<January 2, 2007>
Now that all the fuselage parts have a home, I got back to the ailerons. Pretty much the entire session was devoted to dimpling the leading edges of the ailerons. I had to improvise a little, but I think it came out OK.
First thing I did today was to countersink the two aileron counterweights. I clamped it to the table, and used my countersinking cutter. This went pretty easy, but I wonder how sharp (or dull) the cutter now is.
I scratched my head for a few moments trying to think of a way to hold everything in place while dimpling. Using a similar method used by other builders, I built myself a little jig from some scrap 2x4. I then taped some scrap dowels to the top of it to keep the pipe from moving.

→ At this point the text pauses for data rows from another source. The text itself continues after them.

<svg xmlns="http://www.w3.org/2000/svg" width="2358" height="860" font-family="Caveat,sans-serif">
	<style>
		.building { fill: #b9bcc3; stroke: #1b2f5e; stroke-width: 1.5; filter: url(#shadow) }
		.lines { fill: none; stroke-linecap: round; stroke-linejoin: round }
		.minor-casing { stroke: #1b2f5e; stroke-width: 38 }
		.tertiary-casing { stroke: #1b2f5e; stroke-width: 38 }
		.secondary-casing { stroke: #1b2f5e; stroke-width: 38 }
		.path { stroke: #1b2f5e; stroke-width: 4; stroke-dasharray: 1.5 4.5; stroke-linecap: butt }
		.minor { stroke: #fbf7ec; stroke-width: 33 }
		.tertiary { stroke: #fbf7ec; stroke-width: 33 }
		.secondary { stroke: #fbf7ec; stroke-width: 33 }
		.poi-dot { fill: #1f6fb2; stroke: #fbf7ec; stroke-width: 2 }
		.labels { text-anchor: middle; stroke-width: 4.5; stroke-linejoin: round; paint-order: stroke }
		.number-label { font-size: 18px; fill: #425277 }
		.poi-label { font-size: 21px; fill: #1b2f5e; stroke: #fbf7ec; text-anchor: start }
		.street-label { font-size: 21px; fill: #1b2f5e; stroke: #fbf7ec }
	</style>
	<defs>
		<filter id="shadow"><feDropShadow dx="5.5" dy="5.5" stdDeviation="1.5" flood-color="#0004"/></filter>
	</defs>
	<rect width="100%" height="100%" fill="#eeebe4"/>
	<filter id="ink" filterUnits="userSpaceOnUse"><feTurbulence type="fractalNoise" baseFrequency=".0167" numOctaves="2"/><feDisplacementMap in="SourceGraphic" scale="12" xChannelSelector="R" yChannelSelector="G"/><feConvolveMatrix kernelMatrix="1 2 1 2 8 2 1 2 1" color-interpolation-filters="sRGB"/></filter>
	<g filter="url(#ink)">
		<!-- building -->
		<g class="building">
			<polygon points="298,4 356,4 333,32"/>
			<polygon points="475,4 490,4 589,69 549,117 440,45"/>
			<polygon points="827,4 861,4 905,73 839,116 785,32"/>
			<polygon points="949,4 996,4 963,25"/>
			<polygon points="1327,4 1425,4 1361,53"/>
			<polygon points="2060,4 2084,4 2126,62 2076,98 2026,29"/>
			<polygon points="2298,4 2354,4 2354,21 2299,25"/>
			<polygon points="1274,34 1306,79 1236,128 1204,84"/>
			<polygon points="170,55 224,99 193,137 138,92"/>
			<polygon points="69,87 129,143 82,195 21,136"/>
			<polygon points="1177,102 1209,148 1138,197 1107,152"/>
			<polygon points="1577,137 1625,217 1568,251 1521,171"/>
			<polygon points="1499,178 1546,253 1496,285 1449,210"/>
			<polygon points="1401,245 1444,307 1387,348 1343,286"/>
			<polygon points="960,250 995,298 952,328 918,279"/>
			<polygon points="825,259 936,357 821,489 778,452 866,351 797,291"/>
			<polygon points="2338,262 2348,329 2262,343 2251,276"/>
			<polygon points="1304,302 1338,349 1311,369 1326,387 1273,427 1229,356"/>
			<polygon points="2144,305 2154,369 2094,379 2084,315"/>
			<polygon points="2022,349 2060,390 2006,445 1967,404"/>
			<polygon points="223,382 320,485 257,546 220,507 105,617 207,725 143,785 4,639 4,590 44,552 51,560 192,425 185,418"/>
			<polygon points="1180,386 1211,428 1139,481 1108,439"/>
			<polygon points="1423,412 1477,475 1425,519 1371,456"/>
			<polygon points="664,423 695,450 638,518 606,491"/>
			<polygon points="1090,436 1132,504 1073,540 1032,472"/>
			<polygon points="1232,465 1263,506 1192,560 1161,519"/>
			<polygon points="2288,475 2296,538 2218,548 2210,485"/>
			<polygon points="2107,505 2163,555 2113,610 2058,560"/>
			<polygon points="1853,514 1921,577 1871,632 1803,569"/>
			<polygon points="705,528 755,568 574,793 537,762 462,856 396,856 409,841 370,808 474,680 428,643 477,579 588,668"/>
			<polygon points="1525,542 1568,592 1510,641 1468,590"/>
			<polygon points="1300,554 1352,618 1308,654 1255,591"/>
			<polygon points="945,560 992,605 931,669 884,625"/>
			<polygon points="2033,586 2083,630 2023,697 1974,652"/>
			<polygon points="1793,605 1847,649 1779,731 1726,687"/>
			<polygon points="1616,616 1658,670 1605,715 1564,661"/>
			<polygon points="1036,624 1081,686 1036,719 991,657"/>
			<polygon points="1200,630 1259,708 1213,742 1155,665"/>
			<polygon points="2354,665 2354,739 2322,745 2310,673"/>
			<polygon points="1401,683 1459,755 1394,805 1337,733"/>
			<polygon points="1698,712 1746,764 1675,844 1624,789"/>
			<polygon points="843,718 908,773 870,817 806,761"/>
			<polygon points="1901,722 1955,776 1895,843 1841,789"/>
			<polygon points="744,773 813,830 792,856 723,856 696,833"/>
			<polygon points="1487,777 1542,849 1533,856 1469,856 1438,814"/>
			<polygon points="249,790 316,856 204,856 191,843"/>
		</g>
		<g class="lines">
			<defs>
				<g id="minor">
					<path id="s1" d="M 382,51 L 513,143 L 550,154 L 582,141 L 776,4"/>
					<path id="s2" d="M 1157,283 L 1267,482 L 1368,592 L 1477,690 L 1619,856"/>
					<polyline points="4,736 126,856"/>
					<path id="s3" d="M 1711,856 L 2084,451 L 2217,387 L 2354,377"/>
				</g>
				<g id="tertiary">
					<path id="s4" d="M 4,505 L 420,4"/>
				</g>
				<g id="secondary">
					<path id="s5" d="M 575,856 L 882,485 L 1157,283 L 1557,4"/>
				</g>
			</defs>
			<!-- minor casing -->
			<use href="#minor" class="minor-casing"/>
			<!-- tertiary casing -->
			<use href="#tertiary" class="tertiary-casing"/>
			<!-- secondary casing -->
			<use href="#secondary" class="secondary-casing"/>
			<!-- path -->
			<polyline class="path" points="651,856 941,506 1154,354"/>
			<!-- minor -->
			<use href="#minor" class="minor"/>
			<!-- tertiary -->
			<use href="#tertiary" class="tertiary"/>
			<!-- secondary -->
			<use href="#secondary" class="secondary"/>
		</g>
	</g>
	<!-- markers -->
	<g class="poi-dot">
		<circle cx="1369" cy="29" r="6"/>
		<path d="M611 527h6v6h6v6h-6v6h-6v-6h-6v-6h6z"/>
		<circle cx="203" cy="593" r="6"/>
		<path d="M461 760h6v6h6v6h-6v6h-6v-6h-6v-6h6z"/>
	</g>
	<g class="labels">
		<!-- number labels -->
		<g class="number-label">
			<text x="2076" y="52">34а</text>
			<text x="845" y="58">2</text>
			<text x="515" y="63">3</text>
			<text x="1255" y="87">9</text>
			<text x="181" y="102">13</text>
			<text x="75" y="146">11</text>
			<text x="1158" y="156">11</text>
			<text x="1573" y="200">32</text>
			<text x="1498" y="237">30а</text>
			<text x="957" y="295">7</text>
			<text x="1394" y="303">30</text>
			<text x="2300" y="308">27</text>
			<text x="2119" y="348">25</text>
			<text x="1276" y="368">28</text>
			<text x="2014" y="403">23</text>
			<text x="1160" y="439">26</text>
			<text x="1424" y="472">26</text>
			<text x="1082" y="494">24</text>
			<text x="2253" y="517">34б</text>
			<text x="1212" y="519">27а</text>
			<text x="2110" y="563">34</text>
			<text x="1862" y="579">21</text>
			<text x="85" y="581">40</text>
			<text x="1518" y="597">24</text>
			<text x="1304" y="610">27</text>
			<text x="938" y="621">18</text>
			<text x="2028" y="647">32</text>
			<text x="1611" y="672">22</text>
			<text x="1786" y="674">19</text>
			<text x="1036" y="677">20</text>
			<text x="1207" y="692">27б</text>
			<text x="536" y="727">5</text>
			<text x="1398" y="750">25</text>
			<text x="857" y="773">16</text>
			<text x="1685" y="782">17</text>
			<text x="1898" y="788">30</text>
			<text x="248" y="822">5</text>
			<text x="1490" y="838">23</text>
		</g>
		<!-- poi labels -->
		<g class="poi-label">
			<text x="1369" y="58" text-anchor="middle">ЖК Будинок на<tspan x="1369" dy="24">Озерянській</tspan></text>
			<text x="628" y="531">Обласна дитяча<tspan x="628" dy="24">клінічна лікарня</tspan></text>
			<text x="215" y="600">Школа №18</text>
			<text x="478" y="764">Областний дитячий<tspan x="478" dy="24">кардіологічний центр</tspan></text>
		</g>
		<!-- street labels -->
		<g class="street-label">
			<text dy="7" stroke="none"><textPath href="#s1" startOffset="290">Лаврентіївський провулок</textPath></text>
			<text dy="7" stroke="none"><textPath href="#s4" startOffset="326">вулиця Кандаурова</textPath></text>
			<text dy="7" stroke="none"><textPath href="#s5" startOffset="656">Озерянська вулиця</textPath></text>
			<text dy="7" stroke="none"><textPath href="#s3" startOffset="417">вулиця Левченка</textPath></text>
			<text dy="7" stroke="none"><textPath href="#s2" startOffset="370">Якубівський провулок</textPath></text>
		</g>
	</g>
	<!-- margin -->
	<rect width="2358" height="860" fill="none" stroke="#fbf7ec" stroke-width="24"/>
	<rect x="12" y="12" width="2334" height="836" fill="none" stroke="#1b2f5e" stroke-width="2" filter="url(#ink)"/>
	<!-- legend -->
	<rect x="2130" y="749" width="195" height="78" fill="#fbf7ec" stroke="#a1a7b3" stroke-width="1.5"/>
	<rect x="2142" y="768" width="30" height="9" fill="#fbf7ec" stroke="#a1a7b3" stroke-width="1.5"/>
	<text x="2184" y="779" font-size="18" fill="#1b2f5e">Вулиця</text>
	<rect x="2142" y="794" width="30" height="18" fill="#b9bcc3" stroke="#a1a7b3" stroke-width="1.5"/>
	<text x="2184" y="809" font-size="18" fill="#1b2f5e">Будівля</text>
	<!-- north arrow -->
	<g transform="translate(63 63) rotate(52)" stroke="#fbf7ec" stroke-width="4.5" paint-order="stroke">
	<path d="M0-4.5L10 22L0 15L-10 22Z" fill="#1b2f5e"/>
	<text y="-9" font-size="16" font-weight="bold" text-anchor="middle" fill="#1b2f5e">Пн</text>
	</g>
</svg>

I ran into trouble here. I have seen where people use the set holder from their c-frame here, but since I don't have a c-frame (I have a DRDT-2) I was out of luck. After a short search in the shop I came up with the idea of using some threaded rod and a coupling. I then fabricated a small busing to hold the dimple die and pressed that into the end of the threaded coupling. Then I inserted the threaded rod into the other end and there you have it, a homemade die/set holder of sorts.
This shot shows how my wooden jig functioned. The dowels made it so that the pipe didn't move at all. I do have good ideas once in a while. While the aileron skin and pipe were in the jig, I gave my homemade set holder a whack with the hammer, with the pipe acting as the female die.